Electromagnons, magnons, and phonons in Eu$_{1-x}$Ho$_x$MnO$_3$

TL;DR

This study investigates the THz and FIR responses of Eu$_{1-x}$Ho$_x$MnO$_3$, revealing how magnetic phase transitions affect excitations and electromagnon spectral weight, with implications for understanding multiferroic mechanisms.

Contribution

It provides new insights into the magnetic excitations and electromagnon behavior across different phases in Eu$_{1-x}$Ho$_x$MnO$_3$, highlighting unexpected spectral weight transfer mechanisms.

Findings

Significant change in excitation intensity at phase transitions.

Discovery of a new excitation near 40 cm$^{-1}$ in the collinear phase.

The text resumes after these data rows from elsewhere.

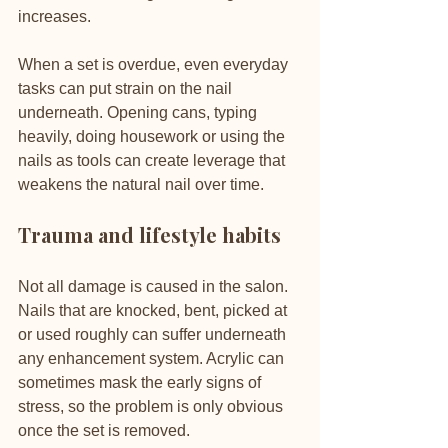
increases.
When a set is overdue, even everyday 
tasks can put strain on the nail 
underneath. Opening cans, typing 
heavily, doing housework or using the 
nails as tools can create leverage that 
weakens the natural nail over time.
Trauma and lifestyle habits
Not all damage is caused in the salon. 
Nails that are knocked, bent, picked at 
or used roughly can suffer underneath 
any enhancement system. Acrylic can 
sometimes mask the early signs of 
stress, so the problem is only obvious 
once the set is removed.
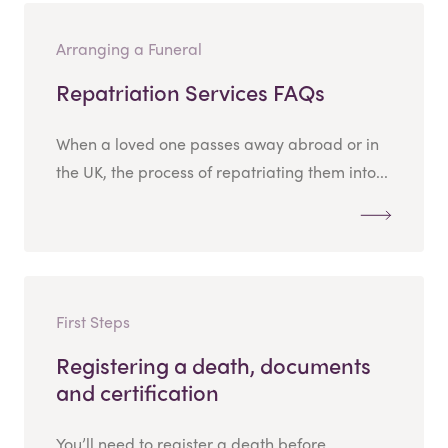
Arranging a Funeral
Repatriation Services FAQs
When a loved one passes away abroad or in
the UK, the process of repatriating them into...
First Steps
Registering a death, documents
and certification
You’ll need to register a death before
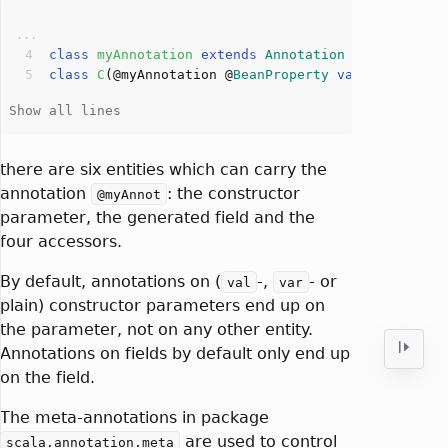
class
myAnnotation
extends
Annotation
class
C
(
@myAnnotation @
BeanProperty
var
 c: 
Int
)
there are six entities which can carry the
annotation
: the constructor
@myAnnot
parameter, the generated field and the
four accessors.
By default, annotations on (
-,
- or
val
var
plain) constructor parameters end up on
the parameter, not on any other entity.
Annotations on fields by default only end up
on the field.
The meta-annotations in package
are used to control
scala.annotation.meta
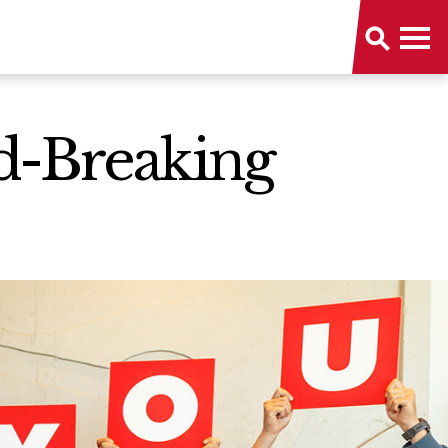
d-Breaking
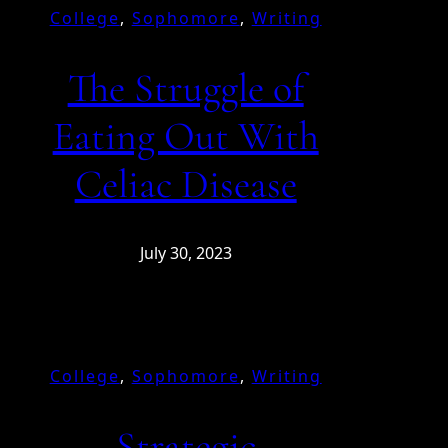
College
, 
Sophomore
, 
Writing
The Struggle of
Eating Out With
Celiac Disease
July 30, 2023
College
, 
Sophomore
, 
Writing
Strategic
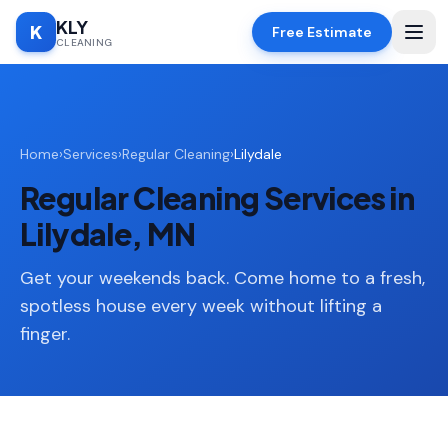
KLY
K
Free Estimate
CLEANING
Home
Home
›
Services
›
Regular Cleaning
›
Lilydale
SERVICES
Regular Cleaning Services in
Deep
🧹
Cleaning
Lilydale, MN
Regular
✨
Cleaning
Get your weekends back. Come home to a fresh,
spotless house every week without lifting a
Moving
📦
finger.
In/Out
Standard
🏠
Cleaning
Space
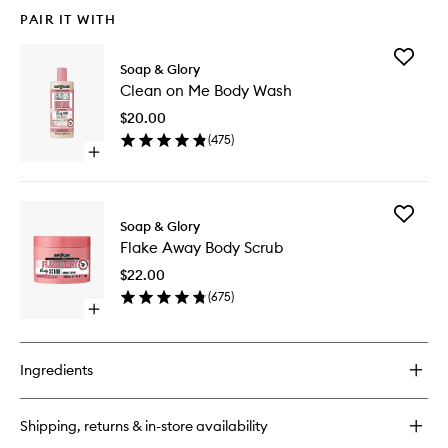
PAIR IT WITH
Add
Soap & Glory
Clean
Clean on Me Body Wash
on
Me
$20.00
Body
(
475
)
Wash
Open
to
quick
wishlist
buy
for
Add
Clean
Soap & Glory
Flake
on
Flake Away Body Scrub
Away
Me
Body
Body
$22.00
Scrub
Wash
(
675
)
to
Open
wishlist
quick
buy
for
Ingredients
Flake
Away
Body
Shipping, returns & in-store availability
Scrub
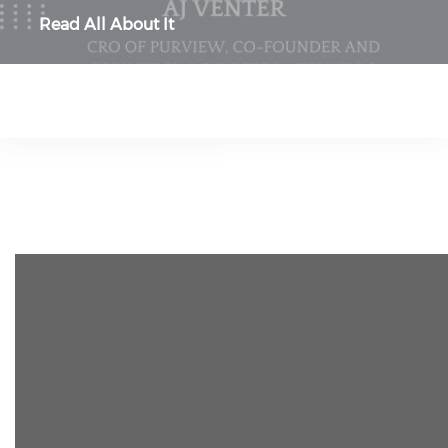
Read All About It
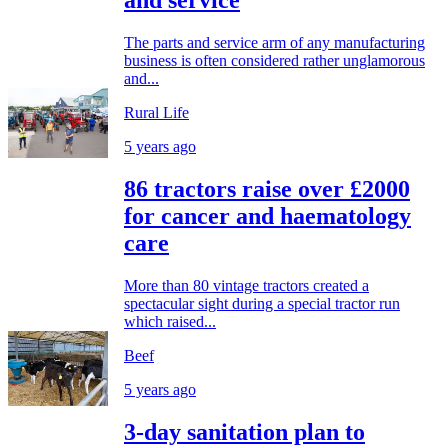
and service
The parts and service arm of any manufacturing
business is often considered rather unglamorous
and...
Rural Life
5 years ago
86 tractors raise over £2000
for cancer and haematology
care
More than 80 vintage tractors created a
spectacular sight during a special tractor run
which raised...
Beef
5 years ago
3-day sanitation plan to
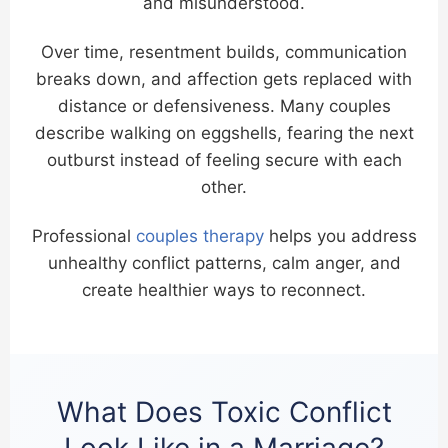
and misunderstood.
Over time, resentment builds, communication
breaks down, and affection gets replaced with
distance or defensiveness. Many couples
describe walking on eggshells, fearing the next
outburst instead of feeling secure with each
other.
Professional
couples therapy
helps you address
unhealthy conflict patterns, calm anger, and
create healthier ways to reconnect.
What Does Toxic Conflict
Look Like in a Marriage?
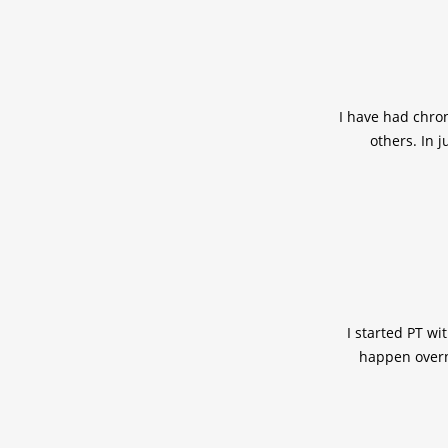
I have had chron
others. In 
I started PT wi
happen overni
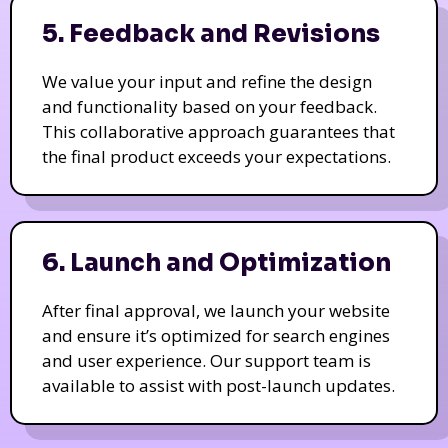
5. Feedback and Revisions
We value your input and refine the design
and functionality based on your feedback.
This collaborative approach guarantees that
the final product exceeds your expectations.
6. Launch and Optimization
After final approval, we launch your website
and ensure it’s optimized for search engines
and user experience. Our support team is
available to assist with post-launch updates.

Spectral weight transfer from phonons varies with polarization direction.

Abstract

Here we present a detailed study of the THz and FIR response of the mixed perovskite manganite system Eu$_{1-x}$Ho$_x$MnO$_3$ for holmium concentrations x = 0.1 and 0.3. We compare the magnetic excitations of the four different magnetically ordered phases (A-type antiferromagnetic, sinusoidally modulated collinear, helical phases with spin planes perpendicular to the crystallographic a and c axes). The transition between the two latter phases goes hand in hand with a switching of the ferroelectric polarization from P||a to P||c. Special emphasis is paid to the temperature dependence of the excitations at this transition. We find a significant change of intensity indicating that the exchange striction mechanism cannot be the only mechanism to induce dipolar weight to spin-wave excitations. We also focus on excitations within the incommensurate collinear antiferromagnetic phase and find a so far unobserved excitation close to 40 cm$^{-1}$. A detailed analysis of optical weight gives a further unexpected result: In the multiferroic phase with P||c all the spectral weight of the electromagnons comes from the lowest phonon mode. However, for the phase with the polarization P||a additional spectral weight must be transferred from higher frequencies.